The composition, application, and principle of fiber optic temperature measurement module

The main principle of FJINNO’s independently developed fluorescent fiber optic temperature measurement module is the integrated fiber optic temperature measurement system that utilizes the principle of fluorescent fiber optic temperature measurement. The temperature measurement module performs industrial temperature measurement in extremely special temperature measurement environments such as high voltage and strong electromagnetic interference in substation equipment, which traditional PT100 thermocouples cannot achieve. The fiber optic temperature measurement method has unique technical advantages.

The fluorescence fiber optic temperature measurement optical system is a good application in the field of fiber optic sensing. The fluorescence fiber optic temperature measurement system includes: an excitation light source, optical fiber, and photoelectric detection elements; The fiber optic temperature measurement module also includes: fluorescence transmission fiber, fluorescence fiber optic temperature measurement probe, and fiber optic coupler.

The application scope of fluorescent fiber optic temperature measurement host is particularly evident in the field of power, widely used in temperature monitoring of comprehensive power equipment such as oil immersed transformer temperature measurement, dry-type transformer temperature measurement, switchgear temperature measurement, reactor side ear temperature measurement, generator stator temperature measurement, high-voltage cable joint temperature measurement, high-voltage bus joint optical fiber temperature measurement, knife switch temperature measurement, etc. in substations, fully meeting the precise temperature measurement of point type. Fiber optic sensor monitoring and fiber optic signal transmission will not cause dangerous operations such as conductivity. Fiber optic has excellent insulation performance, does not cause lightning, is insulated, and is resistant to interference and high voltage.
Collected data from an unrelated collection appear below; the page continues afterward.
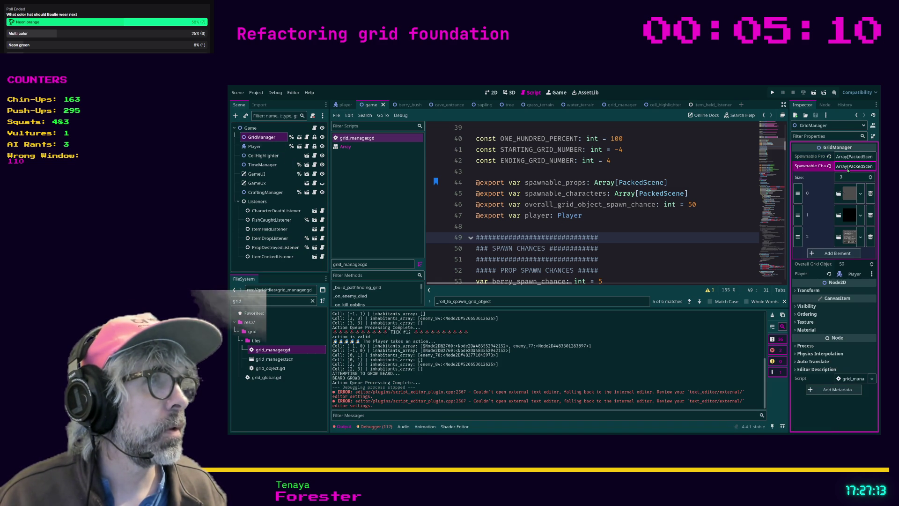
click(853, 166)
click(848, 176)
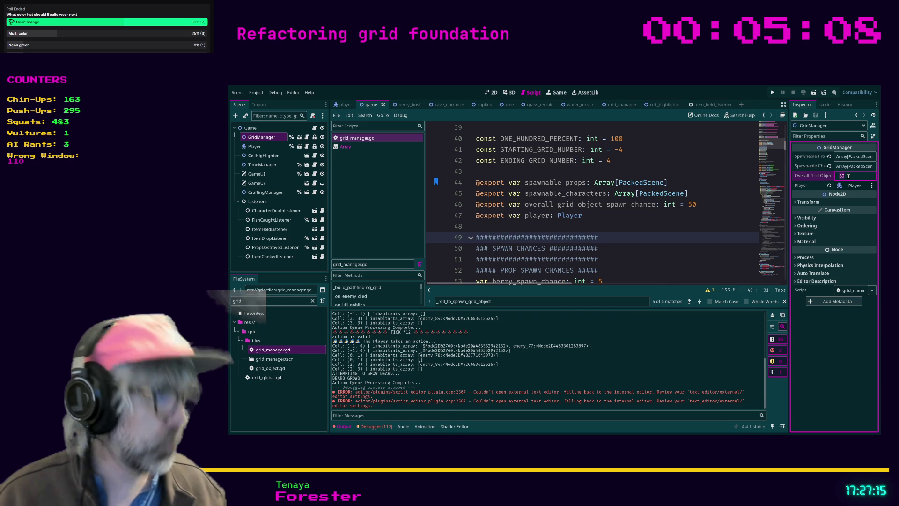
text(25)
key(Return)
click(670, 234)
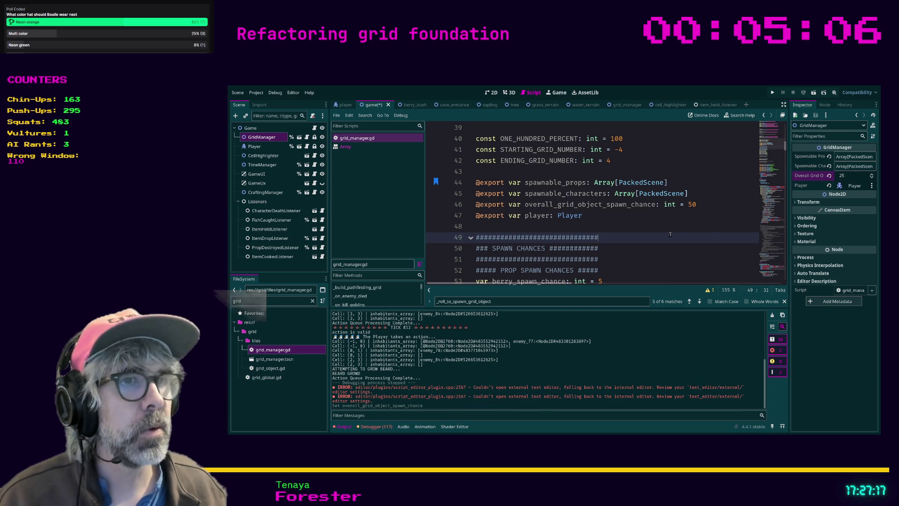
Change _roll(25) on line 234 to _roll(ONE_HUNDRED_PERCENT).
click(664, 218)
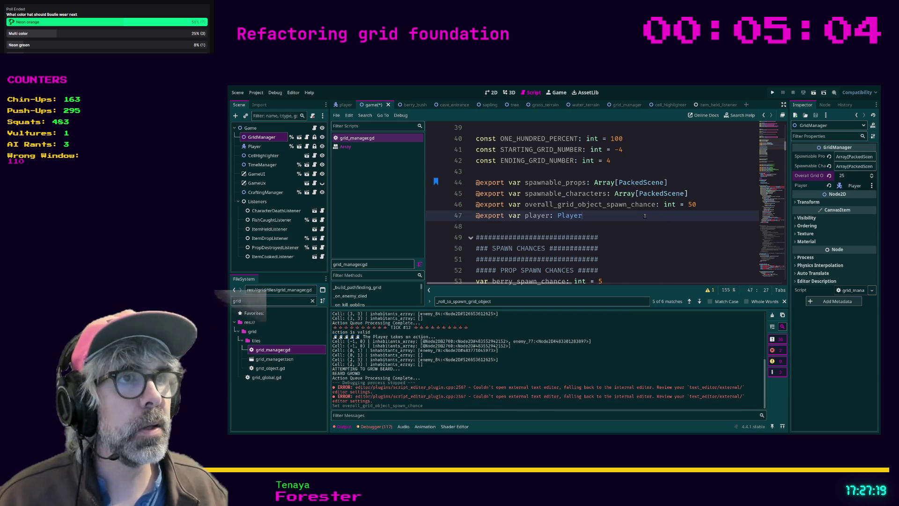
key(ctrl+b)
key(ctrl+b)
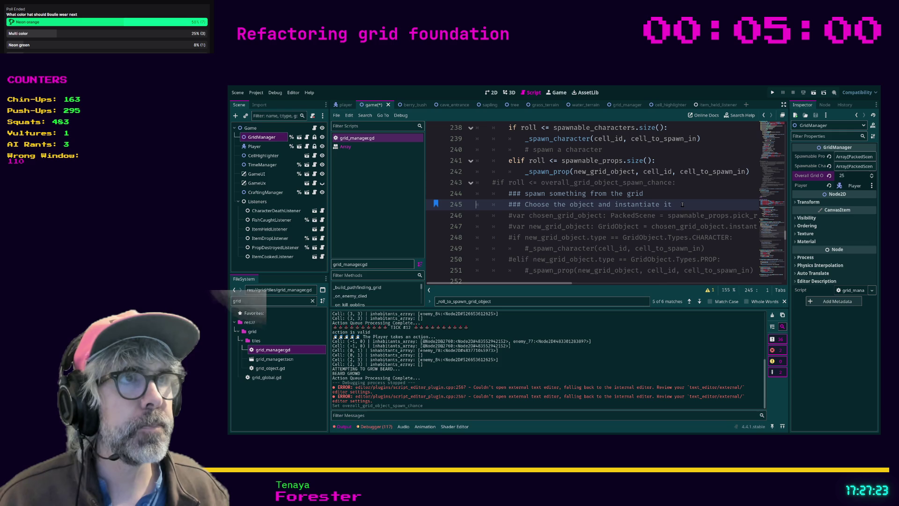
scroll(674, 204, up, 2)
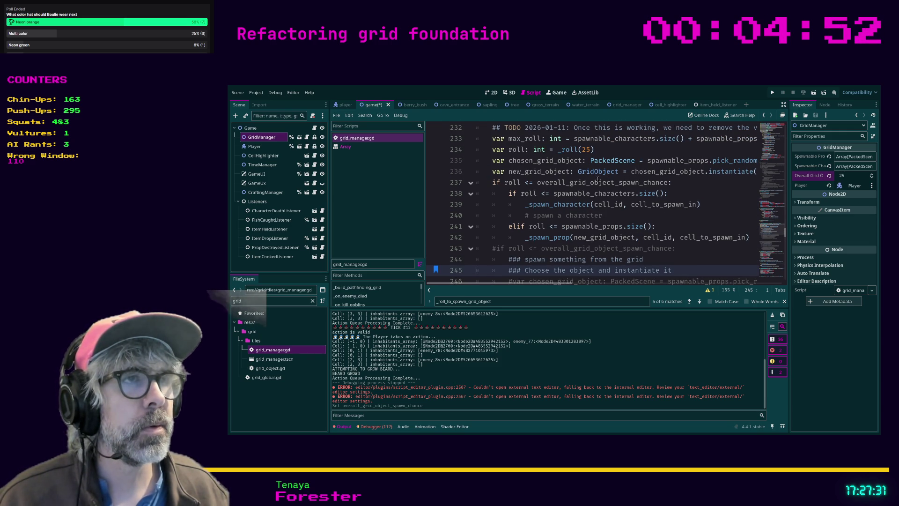
double_click(586, 150)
The fluorescent fiber optic temperature measurement system adopts the latest generation of self-developed fluorescent fiber optic temperature measurement module and fluorescent temperature measurement probe, which has the advantages of intrinsic safety, strong electromagnetic interference resistance, good electrical insulation, lightning protection, high accuracy, stable temperature measurement performance, long service life, corrosion resistance, and small volume. The model processing part adopts advanced digital demodulation technology, which has real-time online temperature signal acquisition, processing, and uploading functions. The temperature information of the tested object is fully realized through optical signals from sensing, demodulation to transmission, fully realizing non electric detection and intrinsic safety. It has a wide range of application fields and has abundant customer cases in various industrial environments and laboratory fields such as power generation, power transmission, aerospace, industrial microwave, medical, food processing, petrochemical, plastic rubber industry, microwave chemistry, etc.

The fluorescence fiber temperature measurement system does not require calibration during its lifespan and is particularly suitable for real-time temperature monitoring in special industrial environments such as high voltage and strong electromagnetic (EMI/RFI/EMP). At the same time, the design of the fluorescent fiber optic temperature measurement module is flexible and reliable, and can complete multi-point temperature monitoring with complex topological structures, with strong environmental adaptability.

Introduction to the Principle of Fluorescent Fiber Temperature Measurement

The fluorescence fiber temperature module consists of a fluorescence fiber demodulator and a fiber optic temperature probe. The fiber optic probe is composed of a fiber optic and a fluorescent object installed on top of it. Fluorescent substances emit fluorescence energy when stimulated by light of a certain wavelength (stimulated spectrum). After the incentive is revoked, the persistence of fluorescence afterglow depends on factors such as the characteristics of the fluorescent substance and environmental temperature. This excited fluorescence typically decays exponentially, and we refer to the decay time constant as fluorescence lifetime or fluorescence afterglow time. FJINNO found through experiments that the attenuation of fluorescence afterglow varies under different environmental temperatures. Therefore, by measuring the length of the fluorescence afterglow lifetime and processing it through the fiber optic demodulation section, the ambient temperature at that time can be determined.